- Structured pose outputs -
# # # # #

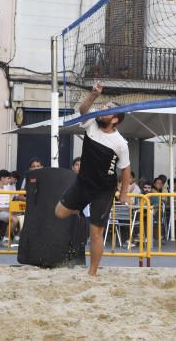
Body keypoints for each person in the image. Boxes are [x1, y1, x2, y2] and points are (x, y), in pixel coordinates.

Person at [54, 82, 131, 277]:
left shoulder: (120, 143)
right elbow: (83, 109)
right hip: (83, 183)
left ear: (115, 120)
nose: (102, 110)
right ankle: (79, 210)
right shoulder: (91, 123)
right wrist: (94, 94)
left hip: (103, 191)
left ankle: (92, 273)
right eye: (103, 106)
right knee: (59, 213)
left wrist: (124, 194)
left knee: (95, 232)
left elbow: (126, 169)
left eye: (108, 110)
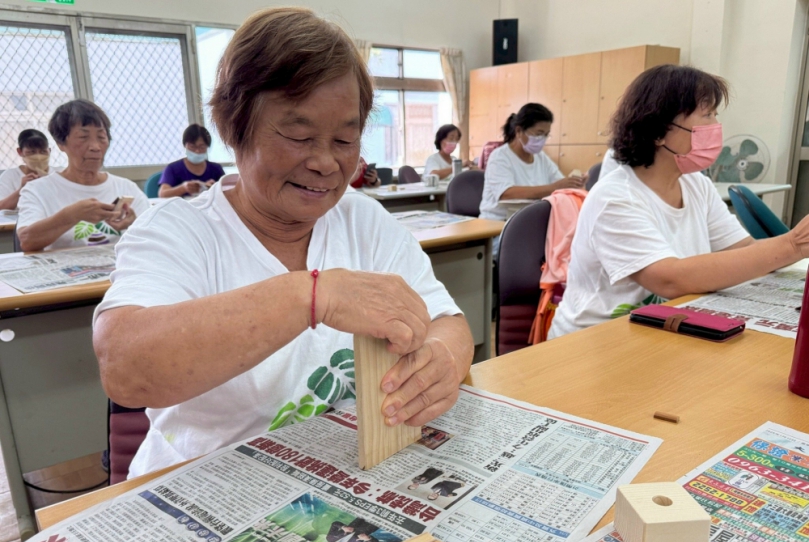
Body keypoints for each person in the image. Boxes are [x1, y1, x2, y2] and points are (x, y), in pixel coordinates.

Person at [93, 7, 474, 479]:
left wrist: (442, 363)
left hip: (341, 473)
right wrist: (313, 295)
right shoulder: (176, 229)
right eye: (298, 135)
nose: (325, 162)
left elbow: (447, 321)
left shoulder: (362, 219)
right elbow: (126, 368)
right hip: (209, 483)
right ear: (233, 127)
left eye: (344, 139)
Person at [549, 64, 809, 339]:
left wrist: (787, 250)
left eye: (715, 114)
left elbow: (744, 249)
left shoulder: (696, 184)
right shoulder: (614, 197)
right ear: (657, 132)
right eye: (706, 115)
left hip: (664, 329)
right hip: (593, 343)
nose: (715, 126)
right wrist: (792, 244)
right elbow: (669, 279)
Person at [17, 101, 149, 251]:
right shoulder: (38, 190)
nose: (95, 147)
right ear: (61, 143)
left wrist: (133, 223)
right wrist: (72, 215)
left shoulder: (126, 187)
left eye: (101, 137)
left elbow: (157, 235)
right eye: (83, 137)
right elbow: (27, 241)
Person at [480, 103, 586, 221]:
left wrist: (574, 183)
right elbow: (506, 193)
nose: (543, 139)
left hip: (530, 221)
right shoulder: (500, 157)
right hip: (498, 224)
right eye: (539, 133)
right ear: (519, 131)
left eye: (546, 135)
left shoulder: (541, 158)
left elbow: (560, 184)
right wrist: (554, 187)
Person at [158, 124, 225, 198]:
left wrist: (214, 188)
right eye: (192, 146)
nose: (197, 151)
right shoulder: (173, 168)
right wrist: (184, 188)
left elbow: (227, 191)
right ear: (185, 145)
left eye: (202, 147)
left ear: (207, 146)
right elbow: (163, 194)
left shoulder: (216, 168)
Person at [0, 129, 59, 211]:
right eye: (31, 152)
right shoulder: (10, 176)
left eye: (43, 152)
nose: (38, 156)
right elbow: (1, 207)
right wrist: (22, 189)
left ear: (49, 150)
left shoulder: (60, 173)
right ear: (20, 152)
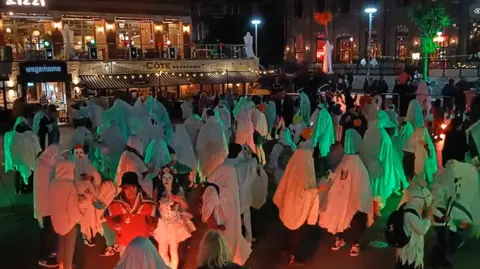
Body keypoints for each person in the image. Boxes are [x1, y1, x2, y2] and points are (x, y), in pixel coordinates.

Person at [273, 128, 324, 265]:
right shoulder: (306, 162)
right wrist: (319, 189)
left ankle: (287, 251)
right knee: (296, 233)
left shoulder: (295, 159)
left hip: (289, 201)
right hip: (298, 206)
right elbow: (306, 191)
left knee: (289, 231)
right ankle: (292, 254)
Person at [319, 129, 374, 257]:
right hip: (349, 203)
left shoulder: (348, 163)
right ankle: (349, 241)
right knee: (348, 218)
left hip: (350, 203)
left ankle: (349, 241)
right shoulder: (355, 164)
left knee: (350, 219)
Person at [201, 143, 252, 265]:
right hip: (225, 215)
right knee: (226, 242)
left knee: (228, 241)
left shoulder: (223, 168)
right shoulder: (233, 169)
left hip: (229, 213)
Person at [104, 172, 160, 256]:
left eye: (133, 187)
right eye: (127, 188)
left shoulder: (146, 203)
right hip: (124, 242)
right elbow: (109, 218)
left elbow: (155, 219)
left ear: (137, 187)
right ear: (123, 189)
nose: (130, 191)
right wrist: (114, 225)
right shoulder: (117, 203)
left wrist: (151, 227)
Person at [153, 167, 195, 269]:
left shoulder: (178, 190)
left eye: (169, 177)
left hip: (174, 224)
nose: (166, 180)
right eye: (164, 177)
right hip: (161, 224)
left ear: (173, 179)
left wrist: (179, 200)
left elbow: (186, 206)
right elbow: (154, 204)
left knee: (173, 250)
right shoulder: (158, 190)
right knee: (161, 251)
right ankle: (166, 265)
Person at [49, 161, 88, 269]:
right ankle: (67, 266)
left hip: (57, 221)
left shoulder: (53, 183)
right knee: (70, 247)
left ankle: (60, 263)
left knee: (61, 243)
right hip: (68, 222)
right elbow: (72, 208)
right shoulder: (69, 186)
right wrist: (80, 216)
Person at [35, 145, 62, 268]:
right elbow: (50, 188)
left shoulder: (42, 166)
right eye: (56, 157)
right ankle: (44, 257)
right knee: (48, 232)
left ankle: (49, 253)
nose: (57, 159)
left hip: (44, 205)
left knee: (49, 231)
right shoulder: (45, 169)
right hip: (47, 206)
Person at [396, 186, 433, 269]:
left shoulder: (407, 207)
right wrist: (428, 217)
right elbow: (423, 230)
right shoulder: (410, 213)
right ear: (418, 199)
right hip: (409, 255)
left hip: (406, 252)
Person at [4, 117, 42, 194]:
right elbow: (36, 147)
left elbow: (9, 149)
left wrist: (11, 160)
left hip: (17, 160)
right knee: (28, 172)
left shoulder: (11, 135)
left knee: (18, 173)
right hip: (28, 158)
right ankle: (26, 188)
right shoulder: (30, 135)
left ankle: (18, 189)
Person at [197, 109, 229, 179]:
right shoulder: (219, 124)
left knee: (210, 172)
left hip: (210, 153)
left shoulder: (206, 126)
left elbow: (201, 142)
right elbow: (225, 137)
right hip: (220, 151)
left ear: (207, 116)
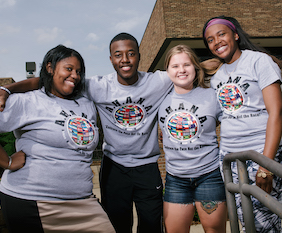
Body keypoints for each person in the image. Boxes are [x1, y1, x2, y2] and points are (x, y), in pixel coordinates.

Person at [0, 33, 173, 233]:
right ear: (111, 59)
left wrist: (167, 122)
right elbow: (45, 81)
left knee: (151, 226)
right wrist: (7, 89)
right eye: (118, 54)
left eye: (79, 71)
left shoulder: (87, 99)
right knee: (118, 226)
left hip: (125, 177)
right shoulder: (92, 88)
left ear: (139, 56)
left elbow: (187, 74)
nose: (74, 75)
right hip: (43, 194)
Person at [0, 45, 115, 233]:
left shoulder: (85, 103)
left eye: (78, 71)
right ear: (50, 68)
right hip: (32, 200)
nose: (75, 76)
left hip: (83, 202)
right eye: (68, 69)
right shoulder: (29, 100)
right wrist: (7, 161)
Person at [202, 15, 282, 232]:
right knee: (246, 220)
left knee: (270, 219)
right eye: (210, 39)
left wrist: (266, 164)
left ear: (235, 35)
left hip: (260, 151)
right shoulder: (217, 76)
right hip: (230, 158)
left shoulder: (258, 61)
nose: (216, 41)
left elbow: (276, 112)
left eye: (221, 34)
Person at [158, 45, 227, 233]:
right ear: (167, 71)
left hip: (209, 176)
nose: (181, 70)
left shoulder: (212, 96)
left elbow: (231, 124)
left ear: (195, 68)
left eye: (186, 64)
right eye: (175, 66)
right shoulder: (159, 99)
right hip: (175, 179)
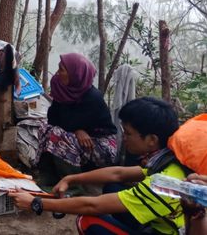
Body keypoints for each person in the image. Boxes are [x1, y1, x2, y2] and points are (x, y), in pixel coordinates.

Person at [10, 97, 187, 235]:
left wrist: (36, 202)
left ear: (151, 140)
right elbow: (118, 174)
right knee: (112, 187)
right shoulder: (166, 160)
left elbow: (92, 206)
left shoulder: (164, 183)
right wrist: (70, 178)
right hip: (156, 223)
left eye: (129, 133)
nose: (124, 138)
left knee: (89, 221)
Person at [35, 53, 118, 185]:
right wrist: (77, 130)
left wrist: (78, 130)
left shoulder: (92, 97)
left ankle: (72, 186)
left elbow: (71, 123)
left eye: (61, 70)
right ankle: (49, 177)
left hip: (100, 143)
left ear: (76, 75)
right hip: (78, 136)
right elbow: (53, 119)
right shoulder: (63, 89)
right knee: (46, 130)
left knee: (58, 136)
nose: (57, 73)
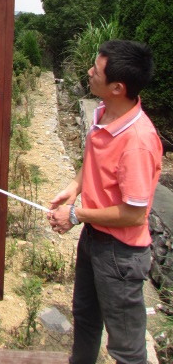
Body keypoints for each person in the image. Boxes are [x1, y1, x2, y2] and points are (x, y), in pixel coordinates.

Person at [48, 40, 162, 364]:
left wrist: (75, 214)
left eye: (95, 70)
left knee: (126, 350)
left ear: (117, 86)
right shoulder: (104, 113)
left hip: (120, 256)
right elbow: (95, 161)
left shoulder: (138, 141)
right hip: (94, 240)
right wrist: (75, 186)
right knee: (85, 320)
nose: (89, 72)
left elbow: (134, 214)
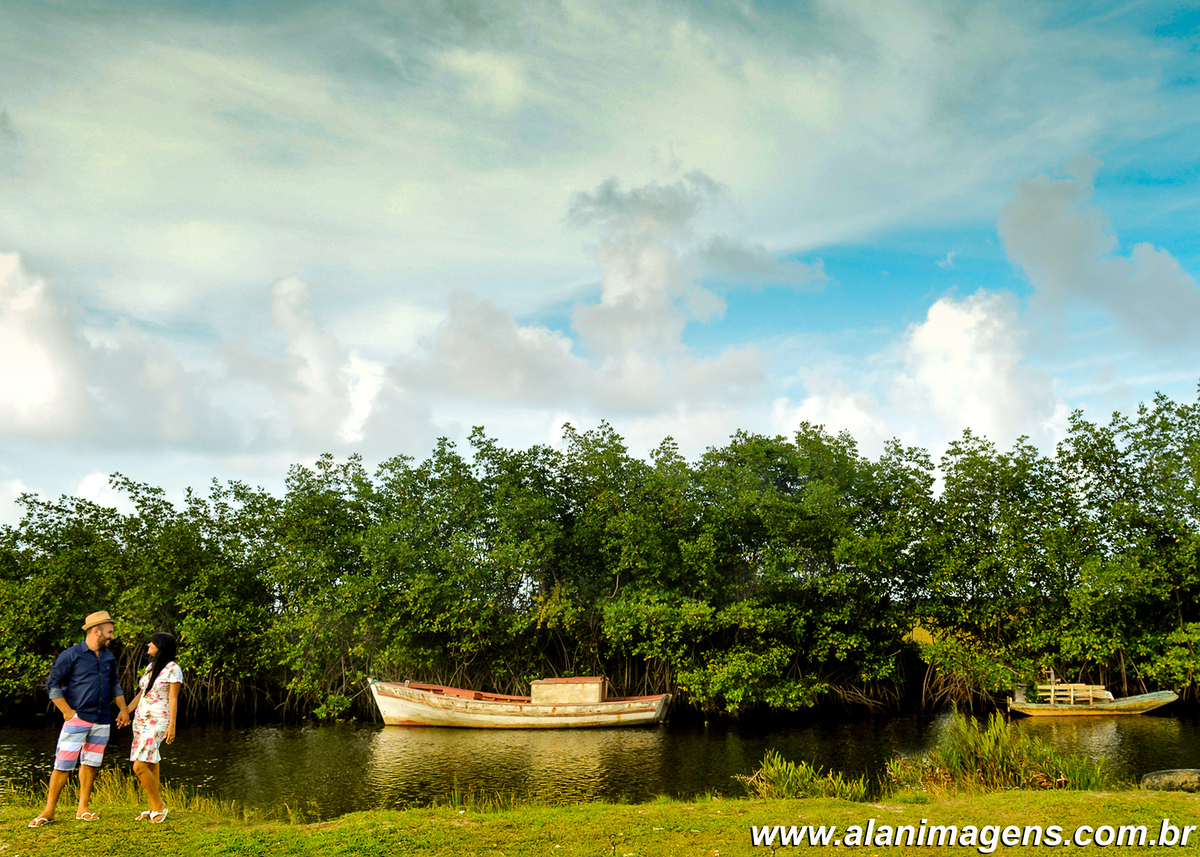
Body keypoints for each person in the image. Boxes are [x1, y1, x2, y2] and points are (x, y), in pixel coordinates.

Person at [29, 610, 131, 828]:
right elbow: (53, 685)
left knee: (90, 763)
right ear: (97, 631)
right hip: (77, 718)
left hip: (102, 718)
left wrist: (123, 710)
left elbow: (115, 684)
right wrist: (67, 712)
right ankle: (49, 810)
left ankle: (82, 808)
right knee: (63, 764)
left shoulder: (108, 657)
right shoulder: (71, 655)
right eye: (109, 632)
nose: (112, 636)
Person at [128, 632, 182, 823]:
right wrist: (126, 711)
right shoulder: (151, 666)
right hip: (140, 720)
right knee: (150, 763)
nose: (149, 644)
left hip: (158, 721)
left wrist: (172, 726)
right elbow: (144, 693)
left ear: (161, 646)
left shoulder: (173, 669)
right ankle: (153, 808)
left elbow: (173, 699)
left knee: (140, 765)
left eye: (153, 642)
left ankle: (158, 804)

# # # # #

- Your goal -
Would you retype exactly the lines above, from the line with "right shoulder: (500, 157)" to the line with "right shoulder: (10, 176)", with both end lines kept and nothing more?

- Exercise solution -
right shoulder: (500, 157)
right hip: (498, 224)
right eye: (539, 133)
right ear: (519, 131)
left eye: (546, 135)
left shoulder: (541, 158)
left elbow: (560, 184)
right wrist: (554, 187)
Person at [158, 124, 225, 198]:
left wrist: (214, 188)
right eye: (192, 146)
nose: (197, 151)
right shoulder: (173, 168)
right wrist: (184, 188)
left elbow: (227, 191)
right ear: (185, 145)
left eye: (202, 147)
left ear: (207, 146)
right elbow: (163, 194)
left shoulder: (216, 168)
Person at [0, 129, 59, 211]:
right eye: (31, 152)
right shoulder: (10, 176)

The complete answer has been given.